What is being asked
In the copy, include every entry exactly but none of the pictures.

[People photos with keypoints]
=-=-=-=-=

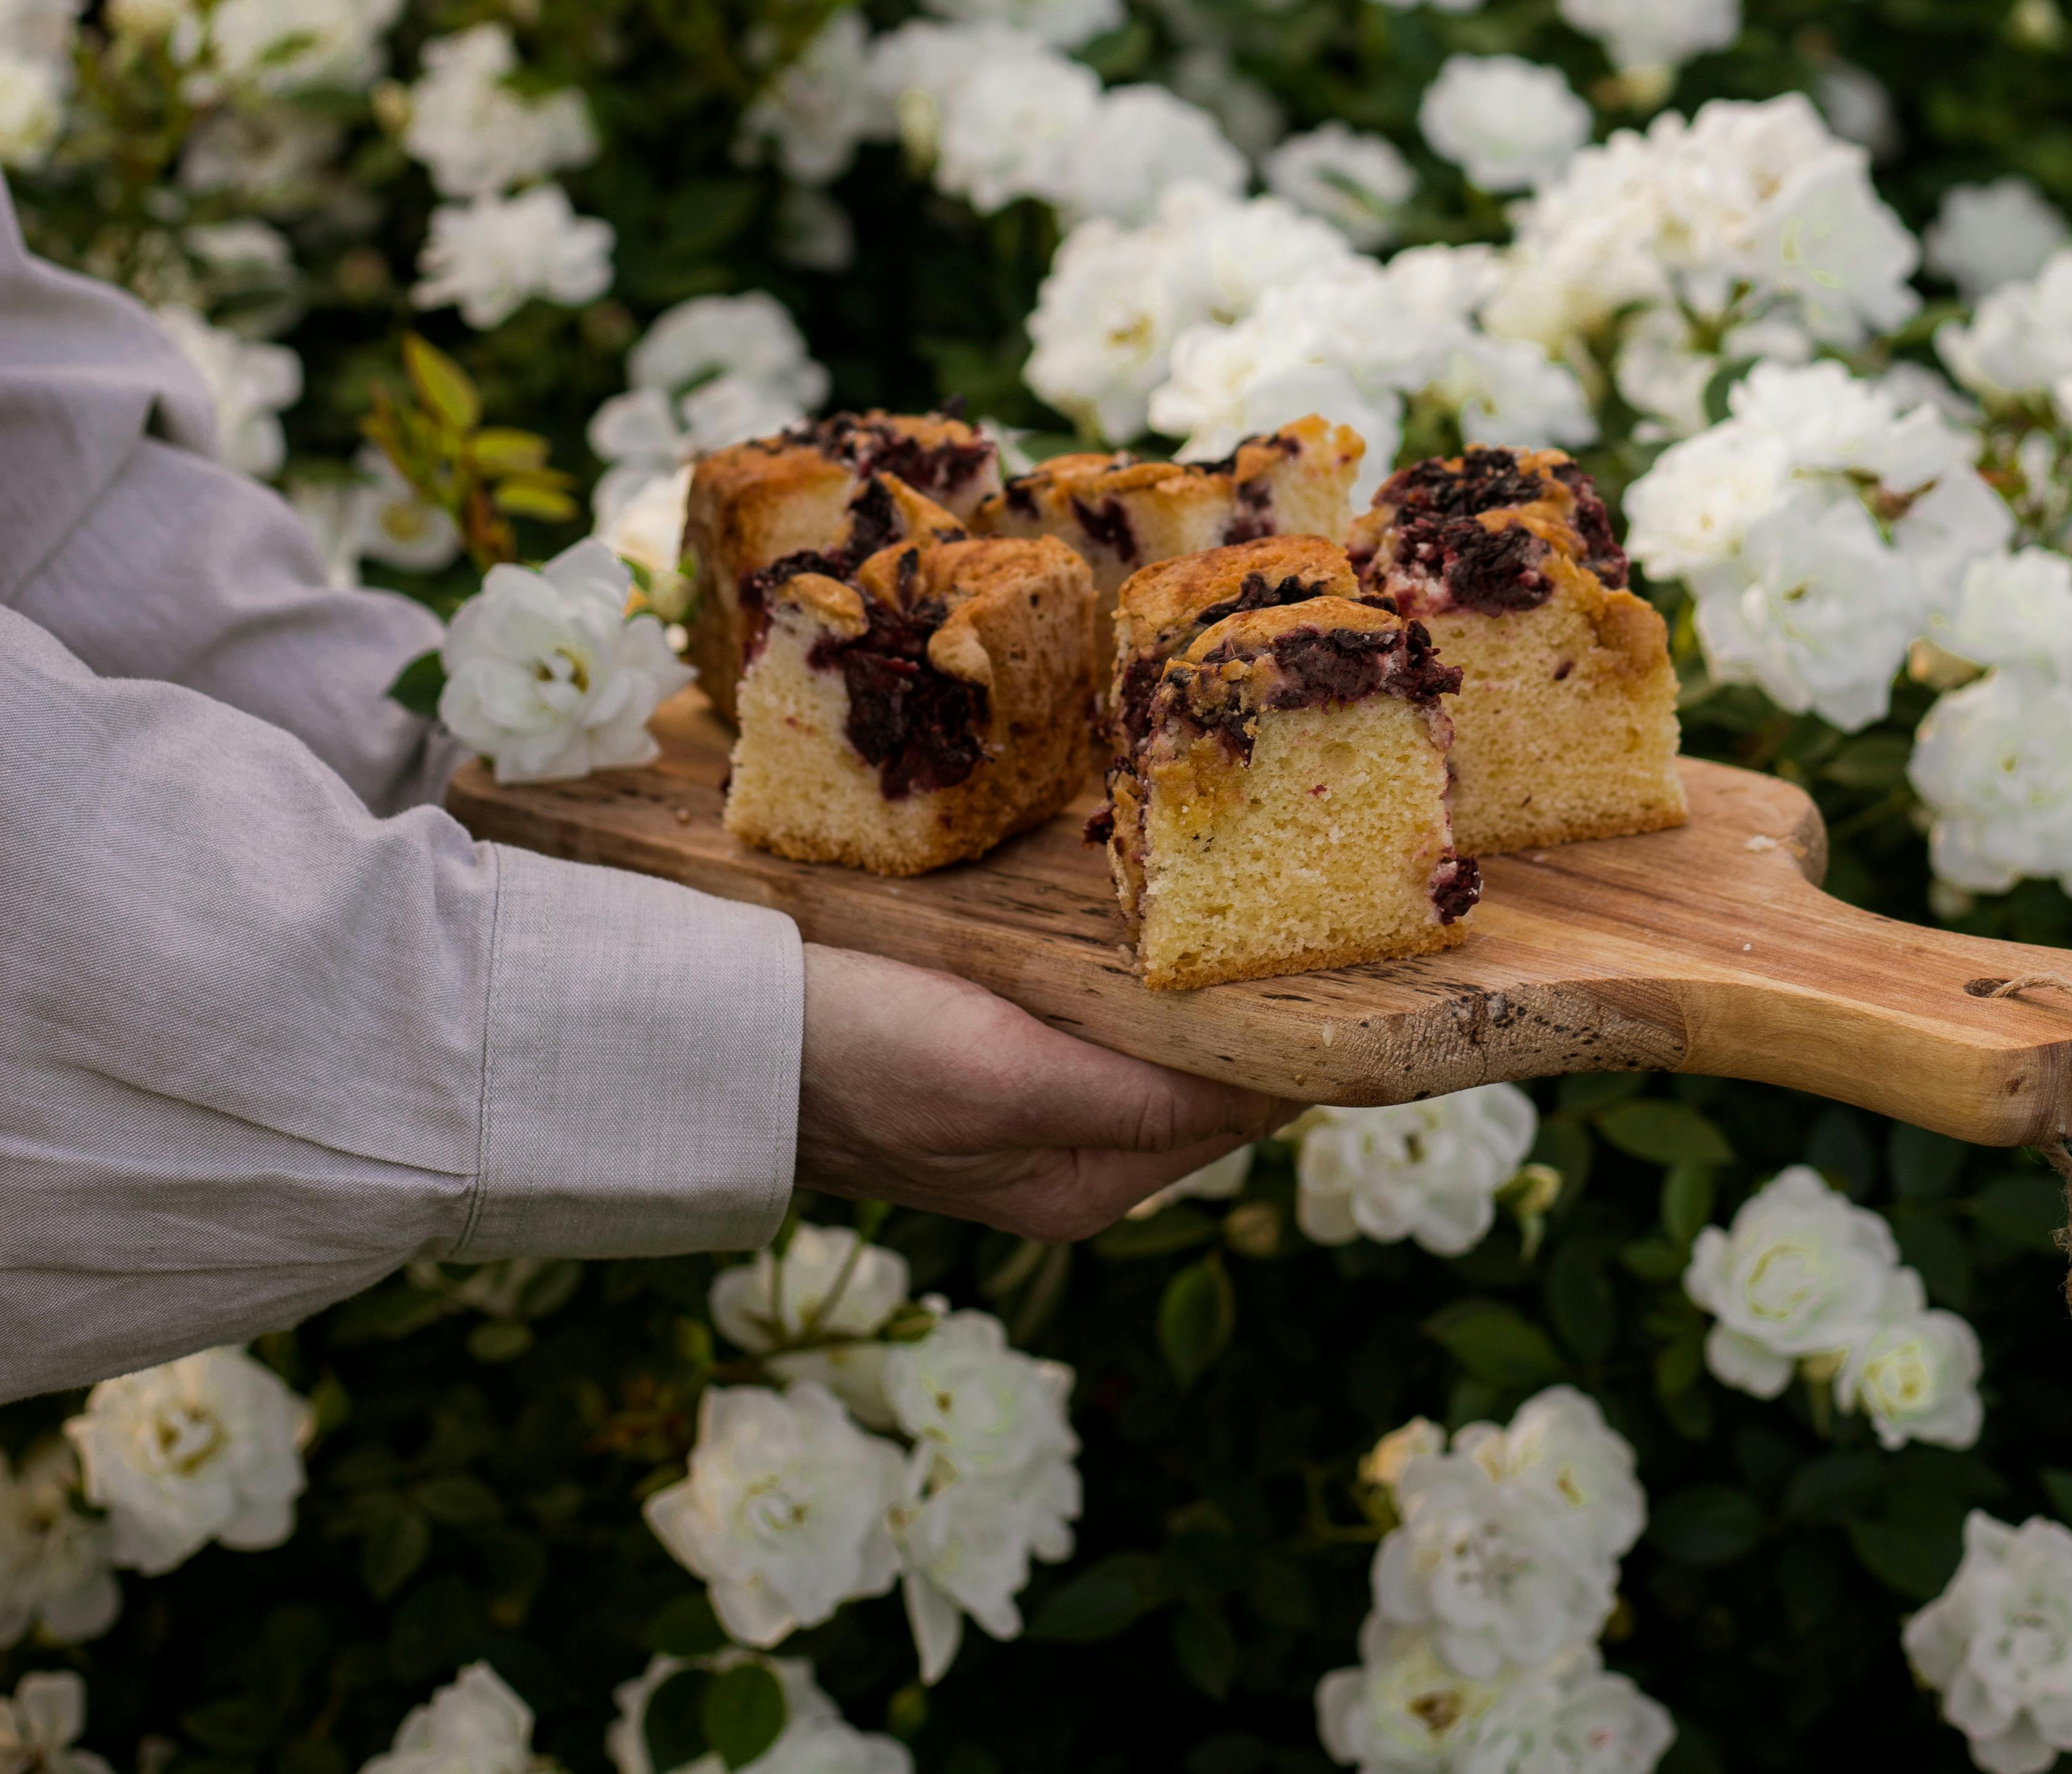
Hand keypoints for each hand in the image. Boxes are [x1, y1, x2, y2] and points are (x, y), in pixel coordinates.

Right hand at [794, 945, 1287, 1238]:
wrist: (734, 1036)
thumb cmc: (866, 1055)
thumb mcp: (1009, 1078)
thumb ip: (1138, 1099)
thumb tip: (1269, 1095)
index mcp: (1091, 1185)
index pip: (1238, 1112)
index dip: (1282, 1038)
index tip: (1325, 952)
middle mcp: (1074, 1158)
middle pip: (1201, 1074)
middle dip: (1235, 1004)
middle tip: (1275, 902)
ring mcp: (1032, 1104)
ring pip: (1149, 1035)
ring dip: (1180, 980)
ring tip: (1216, 898)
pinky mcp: (992, 1051)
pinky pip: (1093, 1011)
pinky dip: (1119, 970)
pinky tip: (1125, 915)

=-=-=-=-=

Solved exercise
Hand keypoints for each hand in the image. Boxes are [x1, y1, x2, y2] and points are (x, y), in pixel coordinates.

Right hand at [794, 945, 1287, 1238]:
wrist: (734, 1036)
thumb cmc: (866, 1055)
thumb mcp: (1009, 1078)
thumb ip: (1138, 1099)
thumb tip: (1269, 1095)
index mcp: (1091, 1185)
index pip: (1238, 1112)
index dip: (1282, 1038)
index tip: (1325, 952)
middle mcp: (1074, 1158)
middle pip: (1201, 1074)
middle dip: (1235, 1004)
middle tip: (1275, 902)
ring mcp: (1032, 1104)
ring pip: (1149, 1035)
ring dip: (1180, 980)
ring tip: (1216, 898)
pinky mcp: (992, 1051)
pinky pip: (1093, 1011)
pinky dip: (1119, 970)
pinky tip: (1125, 915)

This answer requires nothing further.